- Arms of Castile and León
- Born: 1223
- Died: 1277 (aged 54)
- House: Castilian House of Ivrea
- Father: Ferdinand III of Castile
- Mother: Elisabeth of Swabia

= Frederick of Castile =

Frederick of Castile, in Spanish Fadrique (1223–1277), was a younger son (infante) of King Ferdinand III of Castile by his first wife, Elisabeth of Hohenstaufen. He was born in Guadalajara.

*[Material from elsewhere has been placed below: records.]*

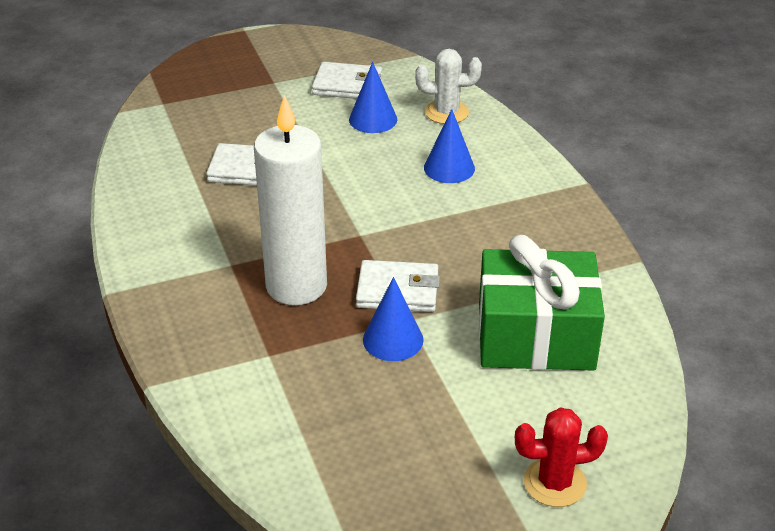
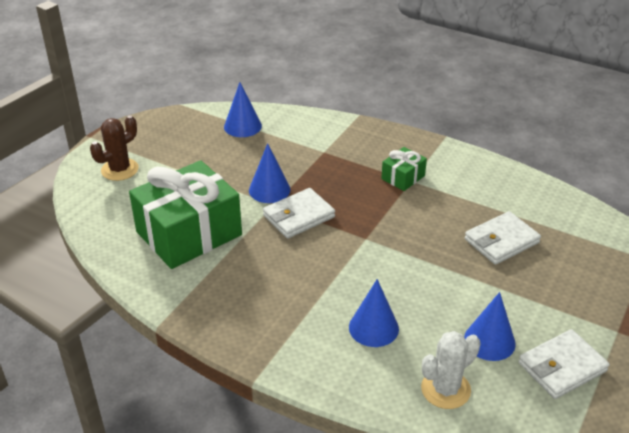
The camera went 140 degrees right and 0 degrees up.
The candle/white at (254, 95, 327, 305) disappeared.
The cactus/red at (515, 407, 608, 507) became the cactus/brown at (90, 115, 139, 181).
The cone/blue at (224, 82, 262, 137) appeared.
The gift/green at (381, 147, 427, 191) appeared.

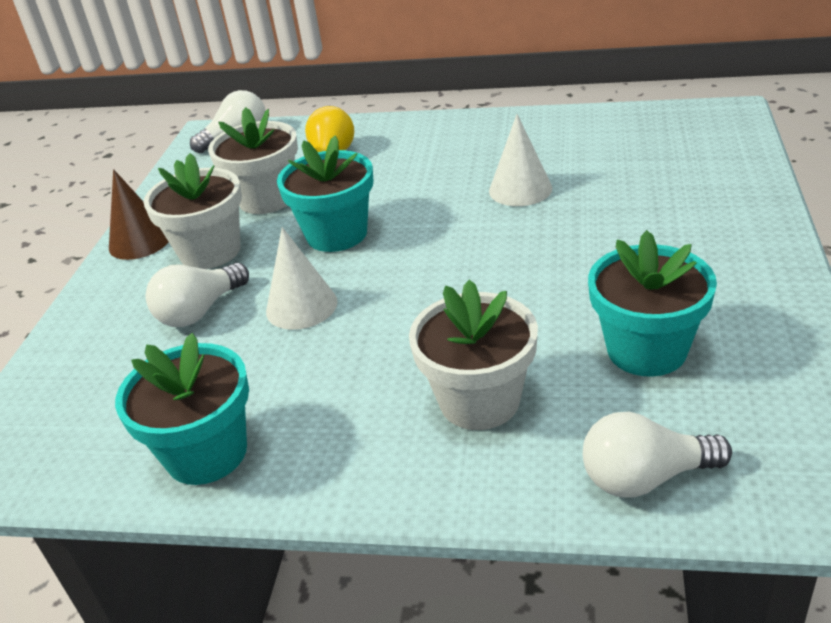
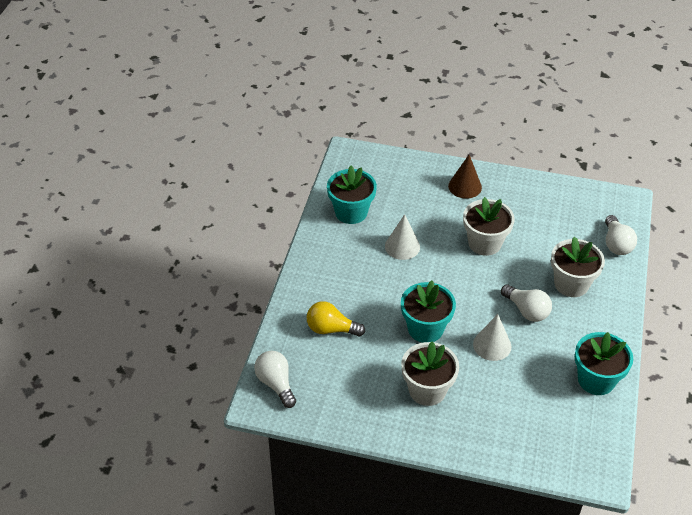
The camera went 90 degrees left and 10 degrees up.
The flower pot/white moved from (208, 107, 298, 214) to (463, 197, 515, 256).
The cone/brown moved from (109, 169, 168, 260) to (448, 155, 482, 199).
The flower pot/turquoise moved from (588, 230, 717, 377) to (327, 166, 377, 224).
The light bulb/white moved from (146, 263, 249, 327) to (501, 285, 552, 322).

After the conquest of Seville, unhappy under the rule of his brother Alfonso, Frederick may have participated in the rebellion of his brother Henry in 1255; in any case, he was exiled from Castile in 1260 and joined Henry as a knight errant in Tunis serving under Sultan Al Mustansir against his enemies. Later, he joined the service of King Manfred of Sicily, and fought at the Battle of Benevento (1266). He escaped the defeat there and returned to Tunis. An anti-Angevin revolt in Sicily in 1267 provided an opportunity for him to cross over again, and he helped raise the island for Conradin, while Henry (now Senator of Rome) also declared for Conradin in Rome. He fought on in Sicily with Frederick Lancia after the defeat of Conradin in the battle of Tagliacozzo and the imprisonment of Henry in Canosa di Puglia, but they were forced to surrender at Agrigento in 1269. However, they were allowed to escape to Tunis again rather than being imprisoned. There they served the Tunisians against the soldiers of the Eighth Crusade (1270).

In 1272, Frederick was reconciled with Alfonso, returned to Castile, and became one of his advisors. In 1274 he married Catherine Angelina. He involved himself in a plot regarding the succession and was secretly executed by Alfonso in 1277.